Diagnosis of MS is made using the McDonald Criteria, have a look at: https://www.mstrust.org.uk/a-z/mcdonald-criteria This is the case whether you see a private or an NHS neurologist.

You are likely to be seen sooner if you see a private neurologist, but any tests they refer you for are likely to be very expensive. An MRI for example will cost several hundred pounds.

If you want to try and speed up your initial neurology appointment, you could try to get your GP to ask the hospital to expedite your referral as an ‘urgent’ case. Or phone the hospitals appointments team and ask them if there are any appointments sooner than June.

Best of luck.

Sue

Thank you everyone. All your information is really helpful. I know that the neurologist will have an open mind as to what the diagnosis will be. To be honest, I’m expecting the them to tell me that he/she doesn’t think o do have anything seriously wrong neurologically, and I think that’s the thing that scares me the most! I’m scared that I’m going to be left to deal with these symptoms on my own. I have had that happen before, and only through sheer determination and several years of perseverance, was I eventually diagnosed with bipolar. I know that it is all completely unknown at the moment, as I haven’t seen the neurologist and I guess I’m not really looking for answers from this forum, more just a sympathetic listening ear! Haha! So thank you all for doing that!
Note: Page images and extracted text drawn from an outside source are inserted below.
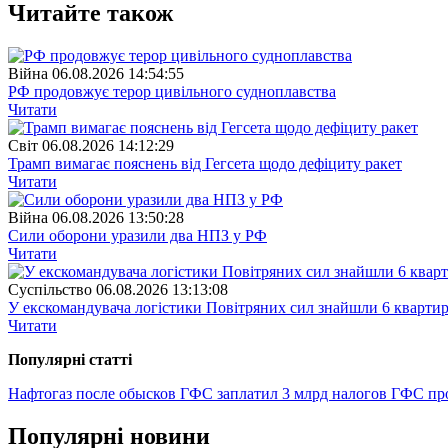
Читайте також
Війна
06.08.2026 14:54:55
РФ продовжує терор цивільного судноплавства
Читати
Свiт
06.08.2026 14:12:29
Трамп вимагає пояснень від Гегсета щодо дефіциту ракет
Читати
Війна
06.08.2026 13:50:28
Сили оборони уразили два НПЗ у РФ
Читати
Суспiльство
06.08.2026 13:13:08
У екскомандувача логістики Повітряних сил знайшли 6 квартир
Читати
Популярнi статтi
Нафтогаз после обысков ГФС заплатил 3 млрд налогов
ГФС про
Популярнi новини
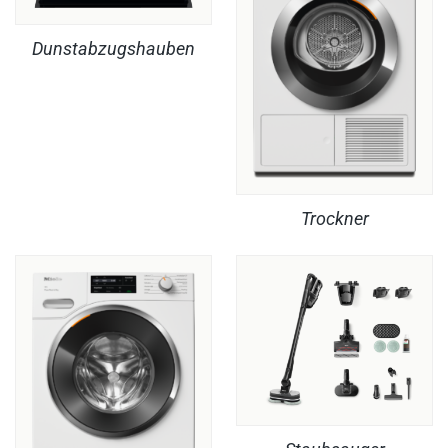
Dunstabzugshauben
Trockner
I shall report back once I see someone!!

Do come back and tell us what happens. And if you get any other symptoms that worry you.

Regardless of getting a quicker appointment, it’s a good idea to start keeping a diary or just a timeline of what has happened to you in the past, how long symptoms have lasted and whether they’ve dissipated or are still with you. That will help a lot when you get to the appointment. You’ll be able to easily run through what has happened and when.

Very best of luck, and don’t forget, we’re still here if you want to talk about what you’re experiencing.